Na primeira cena do filme, Marceline, apesar de estar à beira dos quarenta anos, vê-se em palpos de aranha para se livrar da mãe e da tia, que continuam a invadir-lhe a privacidade como se ainda fosse uma adolescente.
Logo constatamos que ela está a preparar a estreia da peça de Turgueniev, «Um Mês no Campo», onde desempenha o papel principal, o de Natalia Petrovna. A dirigi-la surge um encenador exaltado (Mathieu Amalric, sempre irrepreensível!), que imagina-a capaz de um desempenho superlativo sem imaginar a crise, que lhe vai no âmago.

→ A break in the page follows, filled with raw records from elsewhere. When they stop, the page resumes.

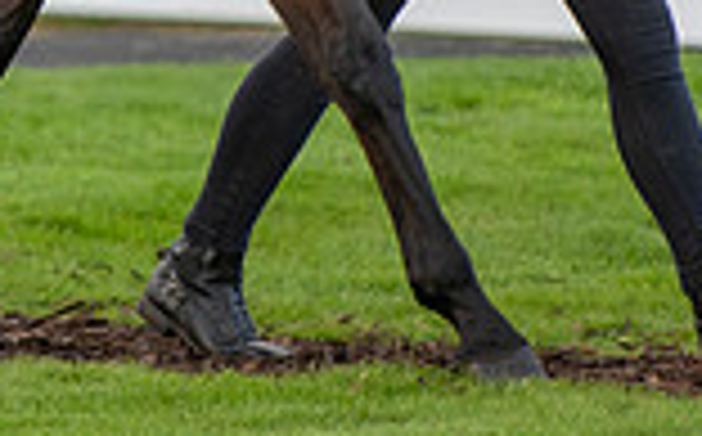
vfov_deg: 1.3
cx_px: -134
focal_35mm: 983
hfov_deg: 2.1
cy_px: -379
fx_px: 18779
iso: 320
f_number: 2.8
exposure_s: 1/500
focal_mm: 200
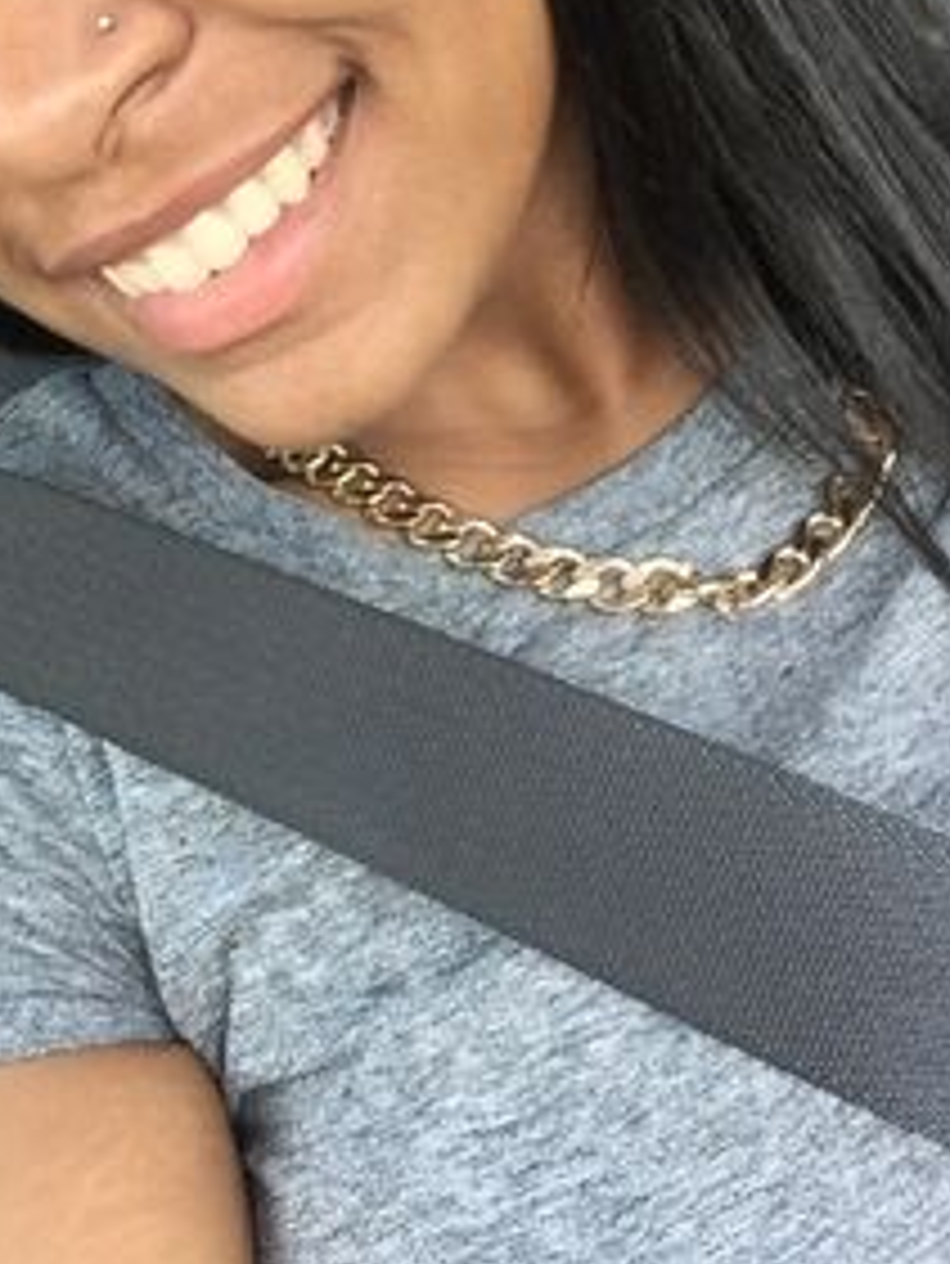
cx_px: 356
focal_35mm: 53
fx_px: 1938
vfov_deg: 36.1
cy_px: 589
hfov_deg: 27.5
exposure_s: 1/60
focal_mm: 2.65
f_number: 2.2
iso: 32
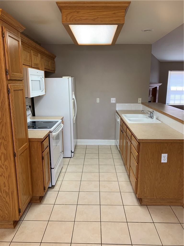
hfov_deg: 53.1
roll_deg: -0.1
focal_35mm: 26
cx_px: 92
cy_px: 123
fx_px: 184
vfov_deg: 67.3
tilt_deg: -11.7
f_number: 1.8
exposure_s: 1/60
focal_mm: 4.25
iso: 50
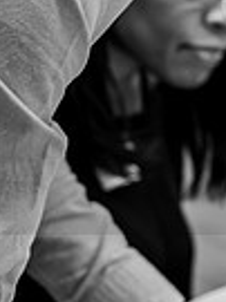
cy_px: 13
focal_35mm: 204
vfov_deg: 9.7
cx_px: 614
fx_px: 1779
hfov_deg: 6.7
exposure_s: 1/60
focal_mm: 49
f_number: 2.8
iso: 500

É que a ginecologista alertou-a para a iminência de jamais conseguir ser mãe, tendo em conta a evolução hormonal. Ora, ela que sempre falhara rotundamente nas relações amorosas, até arrisca um pedido à Virgem para engravidar, nem que dispensando a garantia de um pai para a criança.
De repente desaprende tudo quanto dela tinham feito uma das atrizes mais conceituadas dos teatros parisienses e sucedem-se situações emocionais muito descontroladas em que ora ri despropositadamente, ora chora, ora junta as duas reações em simultâneo. A única forma de conseguir alguma acalmia interior é quando nada na piscina ao som de Glenn Miller.
Em contraponto com ela surge Nathalie, a assistente de encenação, e sua antiga colega de Conservatório, a quem a maternidade e o casamento com um agente imobiliário tinham afastado do contacto direto com os palcos. Mas, se Marceline vive a frustração de não ser mãe, Nathalie vive a frustração de, sendo-o, ter deixado de ser atriz.
O filme acaba por mostrar como o teatro é uma espécie de ogre que se alimenta da vida dos que se lhe entregam inteiramente, E Valeria Bruni-Tedeschi confirma que, se há algo que a apontar-lhe, é o de ter como cunhado o insuportável Nicolas. Porque até na escolha da própria mãe para fazer esse mesmo papel no filme, ela pisca-nos o olho e põe-nos a perguntar se, em vez de Marceline, não é a própria Valeria que aqui se desvenda?